__Exercise__.
Repeat the material word for word, starting at its first line and stopping after the line that contains "огласуем с вами", with that line included.

★ ★ ★

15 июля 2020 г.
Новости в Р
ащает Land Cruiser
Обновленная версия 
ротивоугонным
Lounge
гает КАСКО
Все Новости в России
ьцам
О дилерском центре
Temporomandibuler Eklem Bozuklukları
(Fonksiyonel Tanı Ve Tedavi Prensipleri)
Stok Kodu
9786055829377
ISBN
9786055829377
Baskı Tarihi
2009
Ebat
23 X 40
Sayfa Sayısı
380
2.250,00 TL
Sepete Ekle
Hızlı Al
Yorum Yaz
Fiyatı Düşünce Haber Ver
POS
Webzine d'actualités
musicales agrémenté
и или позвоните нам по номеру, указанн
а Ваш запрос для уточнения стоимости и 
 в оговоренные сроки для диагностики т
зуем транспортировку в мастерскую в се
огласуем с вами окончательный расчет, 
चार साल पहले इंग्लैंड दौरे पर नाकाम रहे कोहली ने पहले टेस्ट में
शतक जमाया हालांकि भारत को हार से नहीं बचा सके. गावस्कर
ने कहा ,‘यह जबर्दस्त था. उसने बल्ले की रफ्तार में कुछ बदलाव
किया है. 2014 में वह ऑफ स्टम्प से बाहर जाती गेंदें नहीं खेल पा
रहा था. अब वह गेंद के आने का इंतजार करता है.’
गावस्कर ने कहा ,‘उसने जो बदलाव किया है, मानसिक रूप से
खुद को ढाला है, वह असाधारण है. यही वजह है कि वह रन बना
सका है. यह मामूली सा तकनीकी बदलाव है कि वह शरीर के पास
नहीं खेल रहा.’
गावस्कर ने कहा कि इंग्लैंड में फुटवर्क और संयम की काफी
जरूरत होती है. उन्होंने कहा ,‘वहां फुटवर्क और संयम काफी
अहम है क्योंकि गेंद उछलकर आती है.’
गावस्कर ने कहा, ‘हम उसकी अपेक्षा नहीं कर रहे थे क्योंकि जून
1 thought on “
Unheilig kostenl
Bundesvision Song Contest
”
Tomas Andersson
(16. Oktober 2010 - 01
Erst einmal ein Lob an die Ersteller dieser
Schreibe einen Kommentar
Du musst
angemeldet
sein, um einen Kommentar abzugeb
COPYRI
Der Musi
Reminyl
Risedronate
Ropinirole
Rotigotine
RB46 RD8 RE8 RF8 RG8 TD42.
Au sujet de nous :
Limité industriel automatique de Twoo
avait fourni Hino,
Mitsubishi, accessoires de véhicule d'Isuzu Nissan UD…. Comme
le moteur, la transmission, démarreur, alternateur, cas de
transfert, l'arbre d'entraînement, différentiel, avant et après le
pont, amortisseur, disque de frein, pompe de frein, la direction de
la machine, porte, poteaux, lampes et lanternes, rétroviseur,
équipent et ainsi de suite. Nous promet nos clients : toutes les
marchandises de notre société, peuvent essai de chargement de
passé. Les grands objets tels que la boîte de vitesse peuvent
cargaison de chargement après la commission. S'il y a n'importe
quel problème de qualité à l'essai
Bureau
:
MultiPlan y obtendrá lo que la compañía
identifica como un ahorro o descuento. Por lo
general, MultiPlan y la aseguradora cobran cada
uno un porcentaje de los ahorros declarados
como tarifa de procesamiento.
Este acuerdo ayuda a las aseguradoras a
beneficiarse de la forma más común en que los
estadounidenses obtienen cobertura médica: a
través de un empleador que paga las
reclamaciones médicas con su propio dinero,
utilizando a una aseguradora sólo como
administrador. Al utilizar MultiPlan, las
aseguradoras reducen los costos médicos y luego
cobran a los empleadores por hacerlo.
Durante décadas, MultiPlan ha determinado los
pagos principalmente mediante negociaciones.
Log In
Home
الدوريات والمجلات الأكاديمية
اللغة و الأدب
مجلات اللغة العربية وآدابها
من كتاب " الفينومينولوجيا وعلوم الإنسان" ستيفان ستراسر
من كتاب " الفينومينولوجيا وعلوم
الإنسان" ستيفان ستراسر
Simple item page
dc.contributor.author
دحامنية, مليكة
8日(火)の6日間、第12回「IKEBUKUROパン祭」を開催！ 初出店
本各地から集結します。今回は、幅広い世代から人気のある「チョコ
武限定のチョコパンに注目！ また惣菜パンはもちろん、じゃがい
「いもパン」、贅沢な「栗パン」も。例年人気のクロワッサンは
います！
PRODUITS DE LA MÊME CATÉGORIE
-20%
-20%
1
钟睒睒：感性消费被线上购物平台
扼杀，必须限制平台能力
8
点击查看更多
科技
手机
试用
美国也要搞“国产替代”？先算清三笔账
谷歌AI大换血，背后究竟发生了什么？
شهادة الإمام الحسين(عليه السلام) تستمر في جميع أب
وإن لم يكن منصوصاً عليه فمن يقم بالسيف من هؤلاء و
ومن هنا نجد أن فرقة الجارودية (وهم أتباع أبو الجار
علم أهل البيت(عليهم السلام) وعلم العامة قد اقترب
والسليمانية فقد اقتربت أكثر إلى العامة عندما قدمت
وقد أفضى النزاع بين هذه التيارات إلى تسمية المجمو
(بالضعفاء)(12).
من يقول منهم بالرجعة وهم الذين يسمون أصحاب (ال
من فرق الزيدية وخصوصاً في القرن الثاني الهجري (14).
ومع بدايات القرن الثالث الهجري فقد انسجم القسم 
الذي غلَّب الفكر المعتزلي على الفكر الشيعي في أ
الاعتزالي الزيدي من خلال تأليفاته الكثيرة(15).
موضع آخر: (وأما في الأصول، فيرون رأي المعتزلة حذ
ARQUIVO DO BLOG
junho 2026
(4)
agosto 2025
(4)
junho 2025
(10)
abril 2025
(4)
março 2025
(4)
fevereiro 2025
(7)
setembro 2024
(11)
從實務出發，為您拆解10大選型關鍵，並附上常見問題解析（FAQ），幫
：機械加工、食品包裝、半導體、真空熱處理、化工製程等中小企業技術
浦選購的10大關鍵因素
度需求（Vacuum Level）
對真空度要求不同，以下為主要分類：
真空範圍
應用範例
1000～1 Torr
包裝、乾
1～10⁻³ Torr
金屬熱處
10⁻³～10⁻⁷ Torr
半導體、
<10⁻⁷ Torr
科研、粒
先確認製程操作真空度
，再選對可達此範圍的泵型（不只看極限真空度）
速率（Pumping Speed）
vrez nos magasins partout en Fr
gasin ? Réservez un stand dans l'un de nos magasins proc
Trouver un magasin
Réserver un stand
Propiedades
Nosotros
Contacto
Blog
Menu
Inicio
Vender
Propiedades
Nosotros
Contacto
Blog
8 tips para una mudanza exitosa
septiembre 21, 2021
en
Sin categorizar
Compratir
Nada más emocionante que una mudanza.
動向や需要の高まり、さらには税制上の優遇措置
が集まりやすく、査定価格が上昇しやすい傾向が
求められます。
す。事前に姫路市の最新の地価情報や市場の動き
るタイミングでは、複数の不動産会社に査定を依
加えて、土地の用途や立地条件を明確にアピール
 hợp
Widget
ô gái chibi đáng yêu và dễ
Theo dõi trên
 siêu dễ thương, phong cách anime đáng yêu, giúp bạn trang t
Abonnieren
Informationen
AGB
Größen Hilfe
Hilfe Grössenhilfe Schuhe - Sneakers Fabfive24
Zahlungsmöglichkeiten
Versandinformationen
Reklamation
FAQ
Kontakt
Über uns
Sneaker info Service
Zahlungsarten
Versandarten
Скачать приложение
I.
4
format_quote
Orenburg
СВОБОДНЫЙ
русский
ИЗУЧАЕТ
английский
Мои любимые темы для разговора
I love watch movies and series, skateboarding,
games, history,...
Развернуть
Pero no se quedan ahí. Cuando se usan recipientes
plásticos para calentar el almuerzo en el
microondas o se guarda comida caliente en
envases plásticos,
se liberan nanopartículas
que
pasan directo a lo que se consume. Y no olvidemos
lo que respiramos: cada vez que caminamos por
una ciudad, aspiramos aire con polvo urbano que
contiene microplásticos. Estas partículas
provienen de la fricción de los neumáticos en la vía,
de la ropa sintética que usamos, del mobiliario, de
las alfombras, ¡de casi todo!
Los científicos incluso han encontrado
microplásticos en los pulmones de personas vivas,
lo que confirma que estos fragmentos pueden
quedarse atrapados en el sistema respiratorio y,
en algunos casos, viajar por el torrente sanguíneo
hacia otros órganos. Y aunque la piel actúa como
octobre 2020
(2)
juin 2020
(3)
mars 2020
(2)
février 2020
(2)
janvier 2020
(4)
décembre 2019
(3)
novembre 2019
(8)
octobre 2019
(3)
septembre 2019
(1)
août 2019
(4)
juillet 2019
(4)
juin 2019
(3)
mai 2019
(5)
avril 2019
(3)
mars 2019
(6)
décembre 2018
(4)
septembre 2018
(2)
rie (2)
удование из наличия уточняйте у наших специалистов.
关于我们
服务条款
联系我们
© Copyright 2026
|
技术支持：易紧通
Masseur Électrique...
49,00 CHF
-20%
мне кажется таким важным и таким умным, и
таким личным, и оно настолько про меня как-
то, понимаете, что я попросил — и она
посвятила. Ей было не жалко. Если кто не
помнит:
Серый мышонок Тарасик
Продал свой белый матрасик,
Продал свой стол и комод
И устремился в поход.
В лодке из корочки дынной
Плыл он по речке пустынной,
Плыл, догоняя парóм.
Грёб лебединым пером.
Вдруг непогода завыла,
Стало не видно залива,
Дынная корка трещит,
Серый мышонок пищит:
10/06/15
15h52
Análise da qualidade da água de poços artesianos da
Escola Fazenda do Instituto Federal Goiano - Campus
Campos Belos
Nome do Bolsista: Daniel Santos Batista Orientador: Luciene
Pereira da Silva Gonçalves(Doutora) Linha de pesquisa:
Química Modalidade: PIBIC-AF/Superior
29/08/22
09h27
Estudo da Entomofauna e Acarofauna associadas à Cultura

★ ★ ★

__Task answer__.
15 июля 2020 г.
Новости в Р
ащает Land Cruiser
Обновленная версия 
ротивоугонным
Lounge
гает КАСКО
Все Новости в России
ьцам
О дилерском центре
Temporomandibuler Eklem Bozuklukları
(Fonksiyonel Tanı Ve Tedavi Prensipleri)
Stok Kodu
9786055829377
ISBN
9786055829377
Baskı Tarihi
2009
Ebat
23 X 40
Sayfa Sayısı
380
2.250,00 TL
Sepete Ekle
Hızlı Al
Yorum Yaz
Fiyatı Düşünce Haber Ver
POS
Webzine d'actualités
musicales agrémenté
и или позвоните нам по номеру, указанн
а Ваш запрос для уточнения стоимости и 
 в оговоренные сроки для диагностики т
зуем транспортировку в мастерскую в се
огласуем с вами окончательный расчет, 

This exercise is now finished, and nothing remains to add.